Statistical description and findings

The current statistics are made for 123 bacteriocins, 113 secreted by Gram-positive bacteria and 10 by Gram-negative bacteria. Various bacterial species produce bacteriocins. The lactic acid bacteria (order Lactobacillales) are the predominant group of producers. Of those in our database, 86 are produced by lactic acid bacteria, two by halobacteria, six by actinobacteria, 18 by bacilli, four by clostridia and seven by proteobacteria. For 81.3%, the amino acid sequence length varies from 20 to 60 (Figure 1).
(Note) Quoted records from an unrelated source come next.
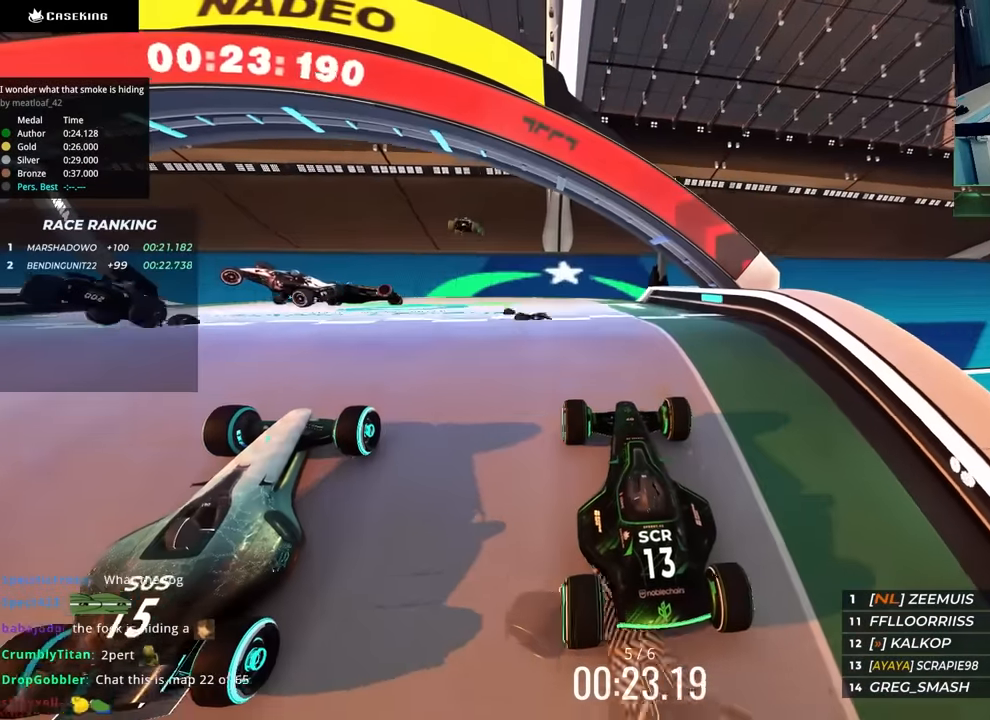
{"keys": ["up"], "events": []}
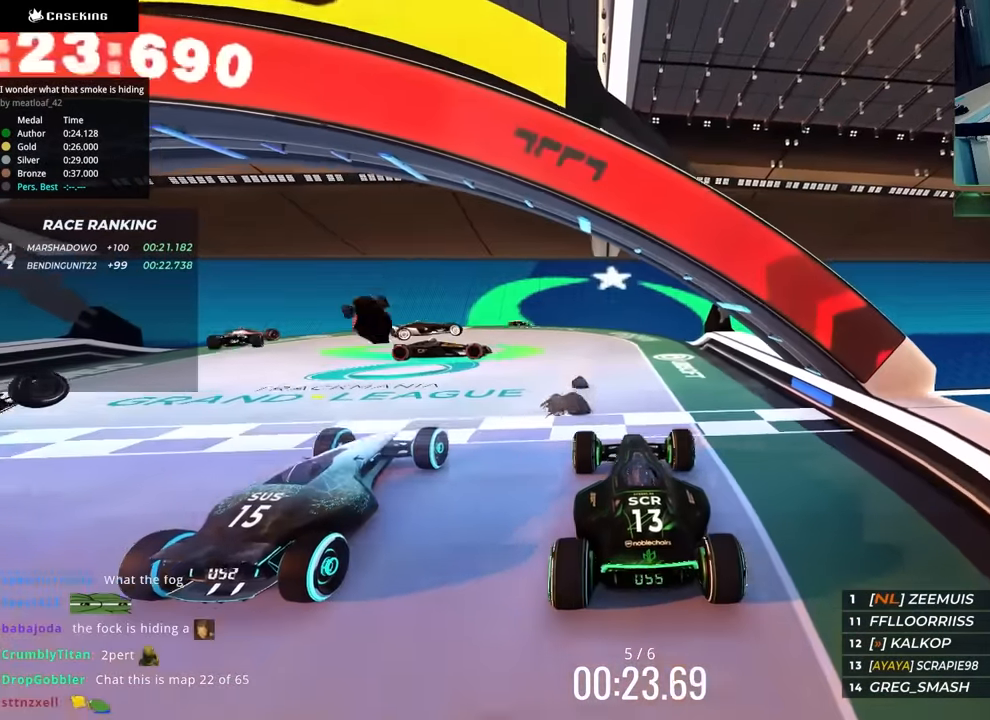
{"keys": ["up"], "events": []}
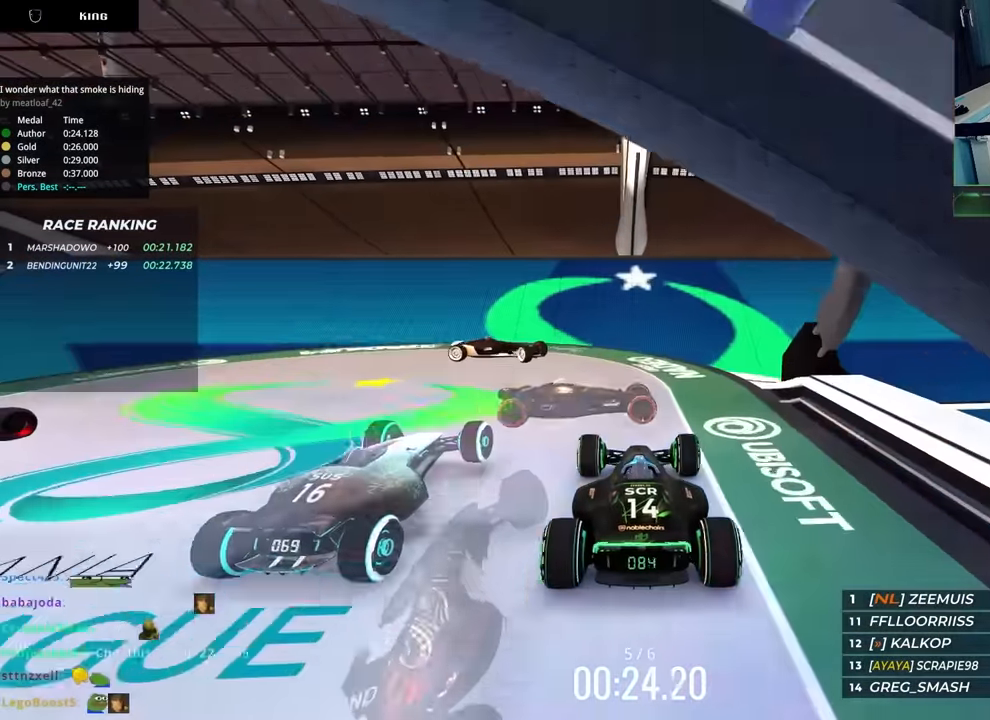
{"keys": ["left"], "events": [[317, "left", "down"], [383, "up", "up"]]}
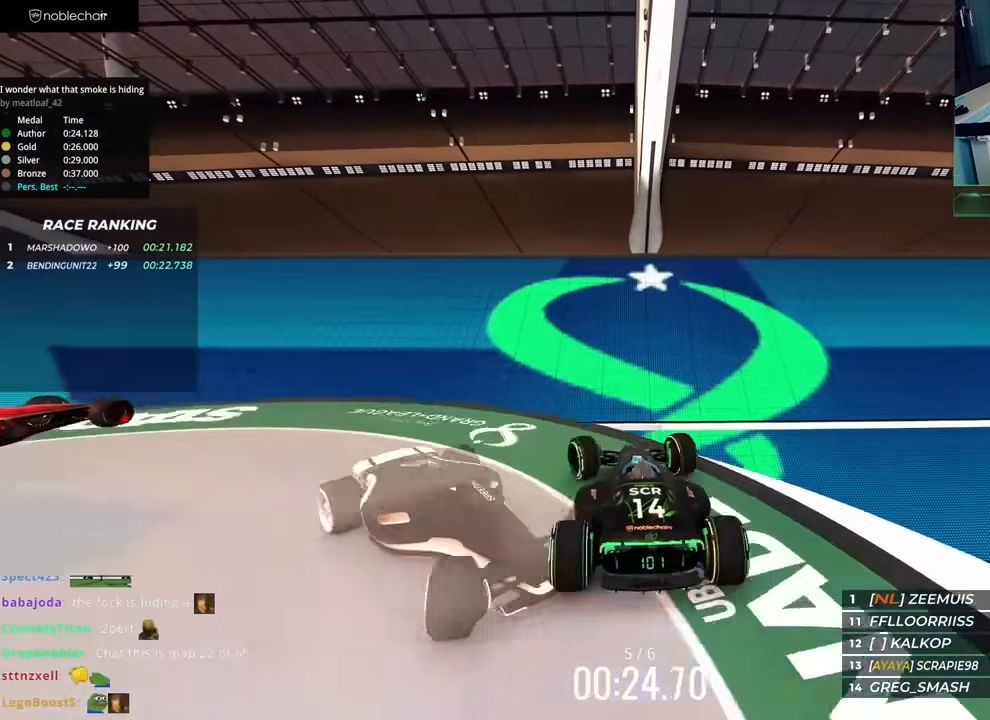
{"keys": ["up"]}
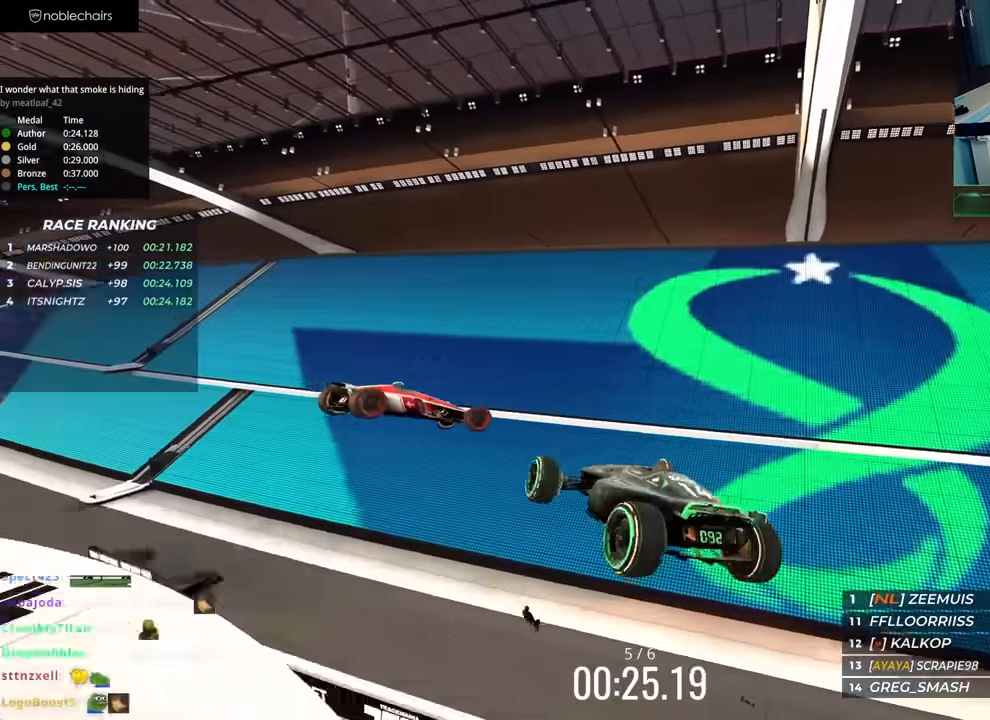
{"keys": ["left"], "events": [[50, "down", "down"], [50, "up", "up"], [167, "down", "up"], [433, "left", "down"]]}
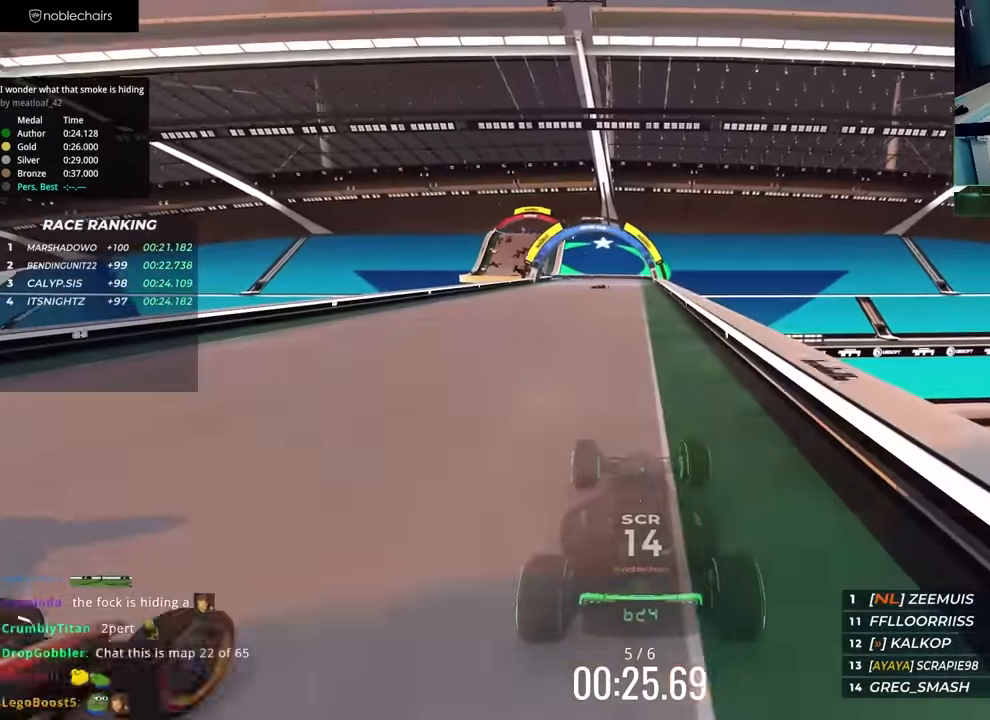
{"keys": ["up"], "events": [[50, "left", "up"], [50, "up", "down"], [233, "up", "up"], [267, "up", "down"]]}
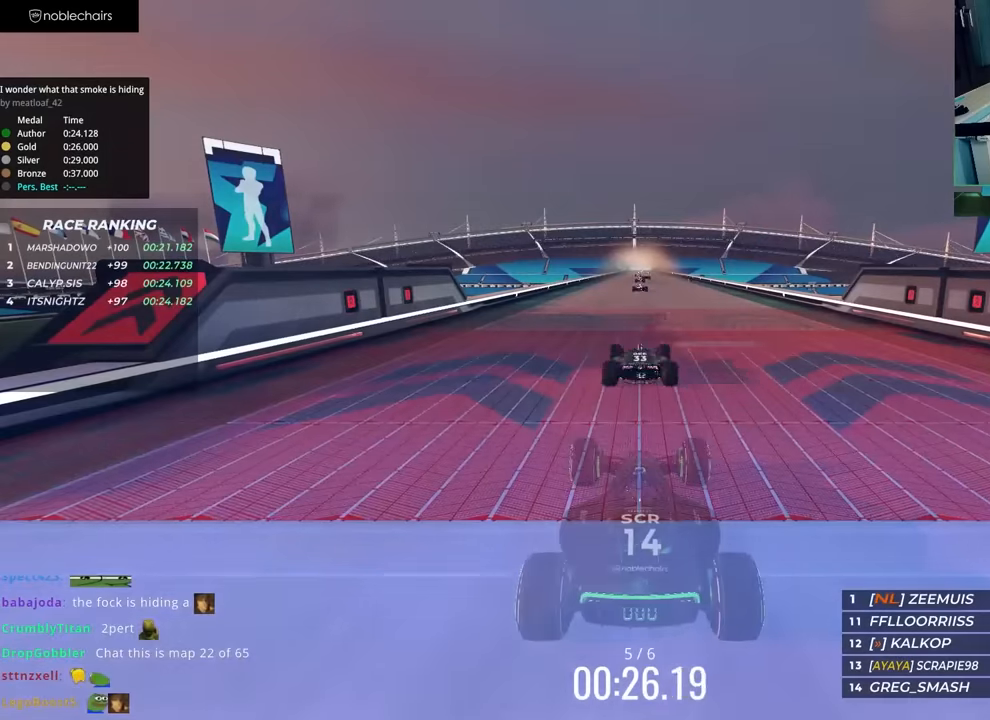
{"keys": ["up"], "events": []}
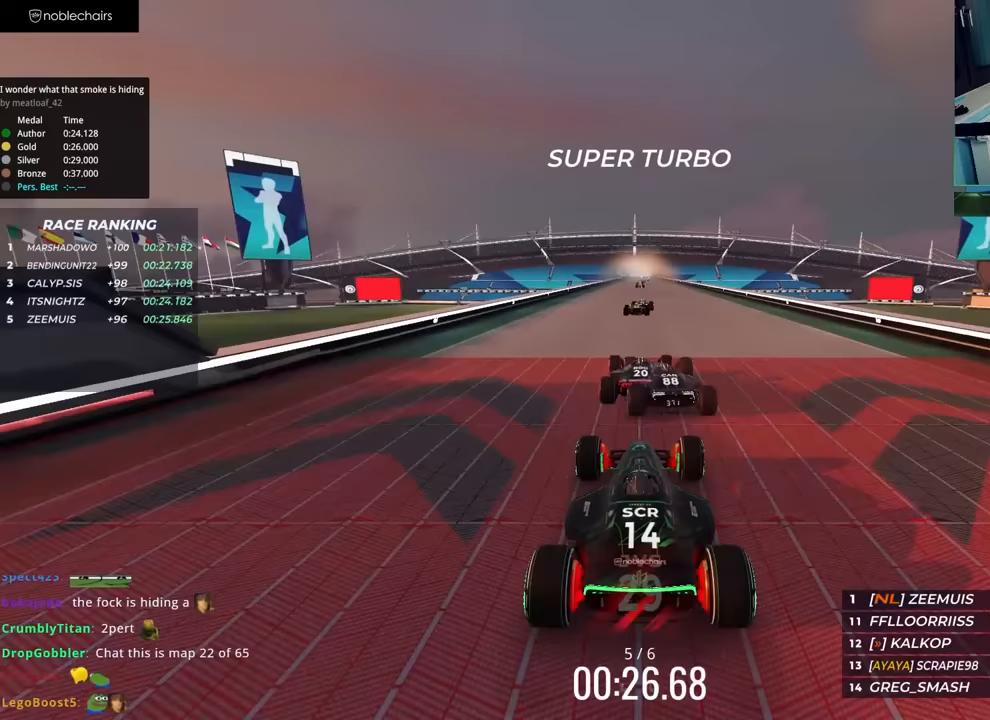
{"keys": ["up"], "events": []}
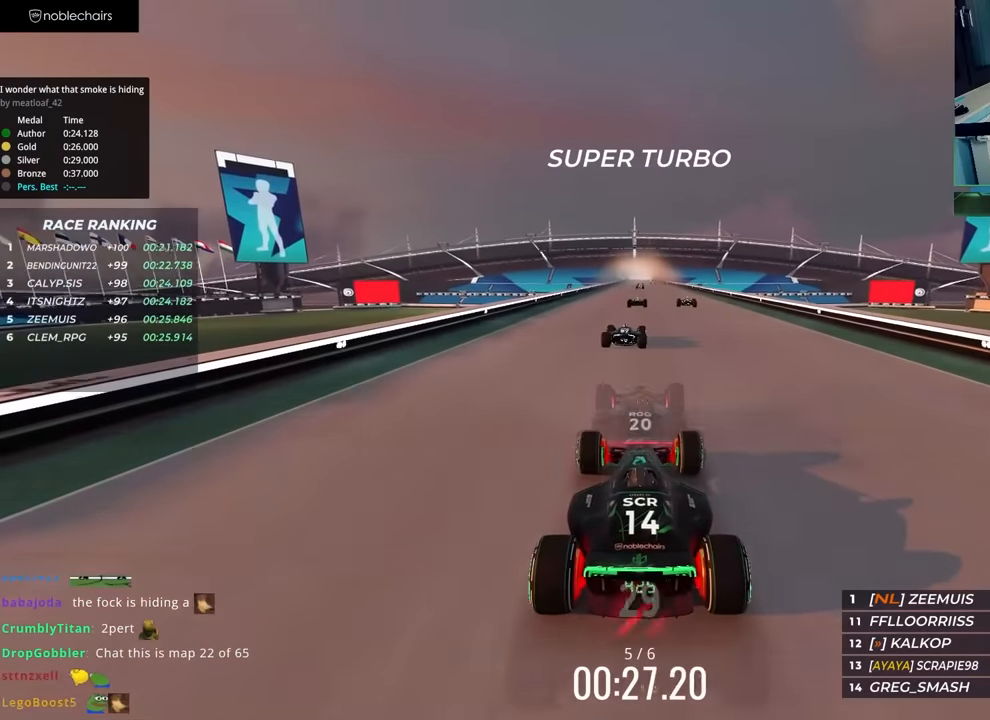
{"keys": ["right", "up"], "events": [[433, "right", "down"]]}
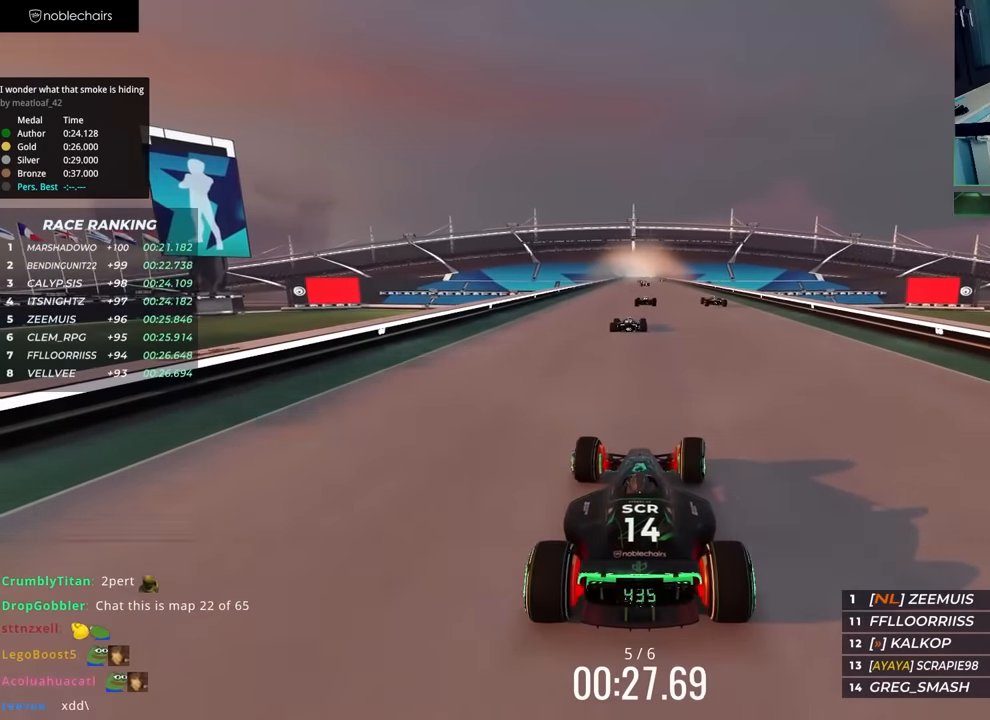
{"keys": ["up"], "events": [[167, "right", "up"]]}
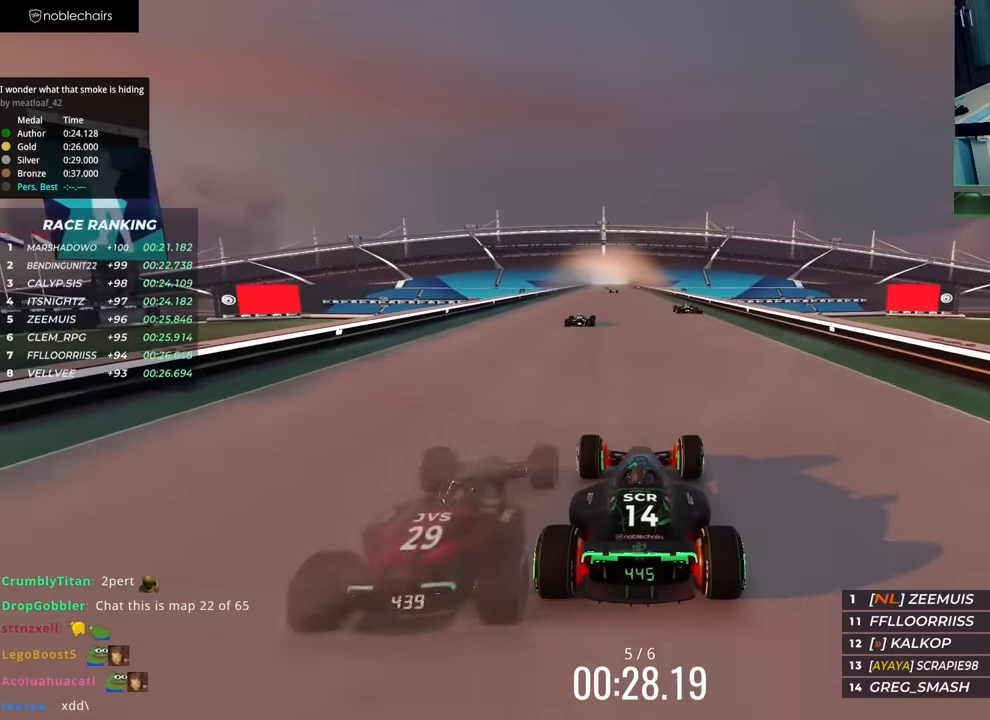
{"keys": ["left", "up"], "events": [[100, "left", "down"], [250, "left", "up"], [450, "left", "down"]]}
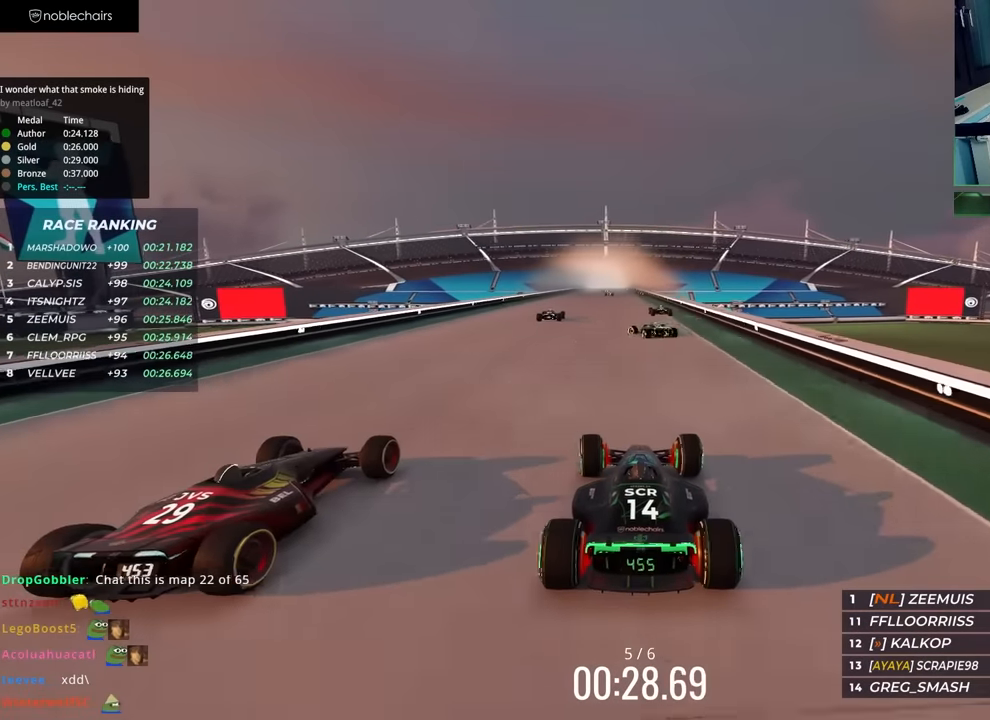
{"keys": ["up"], "events": [[100, "left", "up"]]}
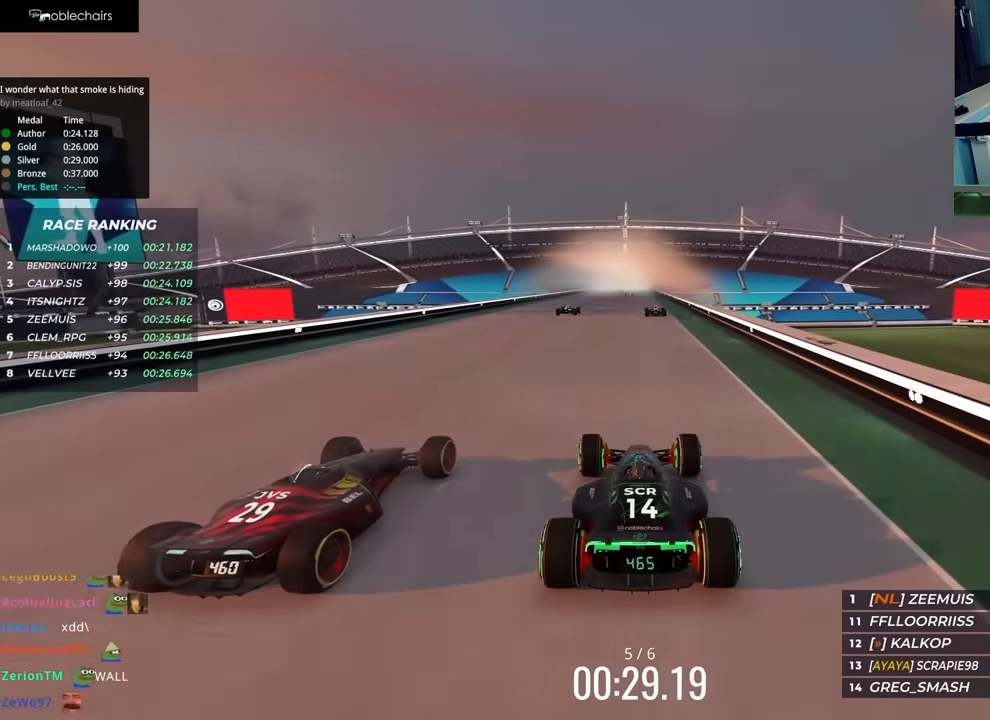
{"keys": ["up"], "events": [[267, "right", "down"], [350, "right", "up"]]}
Figure 1: Histogram of the distribution of peptide length in the BACTIBASE database.

 

 Table 1 summarizes the amino acid percentages. Glycine is the most abundant amino acid and 93.5% of these bacteriocins contain at least glycine residue.

 Amino acid

Number of residues

% of total residues

 G (glycine)

717

15.03

 A (alanine)

491

10.29

 K (lysine)

360

7.55

 S (serine)

343

7.19

 V (valine)

299

6.27

 N (asparagine)

295

6.18

 T (threonine)

292

6.12

 I (isoleucine)

270

5.66

 C (cysteine)

254

5.32

 L (leucine)

253

5.30

 W (tryptophan)

160

3.35

 Y (tryrosine)

159

3.33

 F (phenylalanine)

149

3.12

 P (proline)

130

2.73

 Q (glutamine)

107

2.24

 H (histidine)

101

2.12

 E (glutamic acid)

100

2.10

 D (aspartic acid)

99

2.08

 R (arginine)

95

1.99

 M (methionine)

80

1.68

 X (variable)

16

0.34

 

Table 1: Amino acid occurrence in the BACTIBASE database

 

Calculated Pearson coefficients (r = 0.635) revealed a positive correlation between sequence length and number of glycine residues, indicating that glycine content is fairly constant (Figure 2).

Figure 2: Correlation between length and number of glycine residues among peptides in the BACTIBASE database.

 

It is noteworthy that 25% of the sequences do not contain cysteine and about 32% contain only one pair, as can be seen in Figure 3.

Figure 3: Histogram of the distribution of cysteine residues among peptides in the BACTIBASE database.

 

We also note low proline content, with over 74% of the amino acid sequences containing either one residue or none. The majority (71%) of sequences have net charges varying from 0 to +5, less than 18% possess a positive charge superior to +5, with the highest being +12 (BAC107) (Figure 4). In addition, only 11.4% of the sequences have a net negative charge, the most negatively charged bacteriocin having a net charge of -4 (BAC097). As a result, the average net charge of all bacteriocins in BACTIBASE is +2.90.

Figure 4: Histogram of the distribution of the net charge among peptides in the BACTIBASE database.

 

Figure 5 shows the distribution of basic and acidic residues. The majority of sequences display a basic pattern, 43% having from four to six basic residues. In comparison, acidic residue content is more limited. Over 22% do not contain any acidic amino acid and 83.7% contain two or fewer acidic amino acids. Current analysis revealed that three quarters of the bacteriocins contain between five and 20 hydrophobic residues. Hydrophobicity and basicity are major criteria for bacteriocin activity [17]. Only 16 of the bacteriocins were found to have 3D structures filed in the PDB database and resolved by NMR spectroscopy or crystallography. Some of them nevertheless possess many structures in the PDB database, bringing the total number of 3D entries to 24. These findings may be useful in isolating and characterizing novel bacteriocins or designing novel peptides with higher potency against pathogens or with broad antimicrobial spectra.

Figure 5: Bar graph of the distribution of acidic and basic amino acids among peptides in the BACTIBASE database.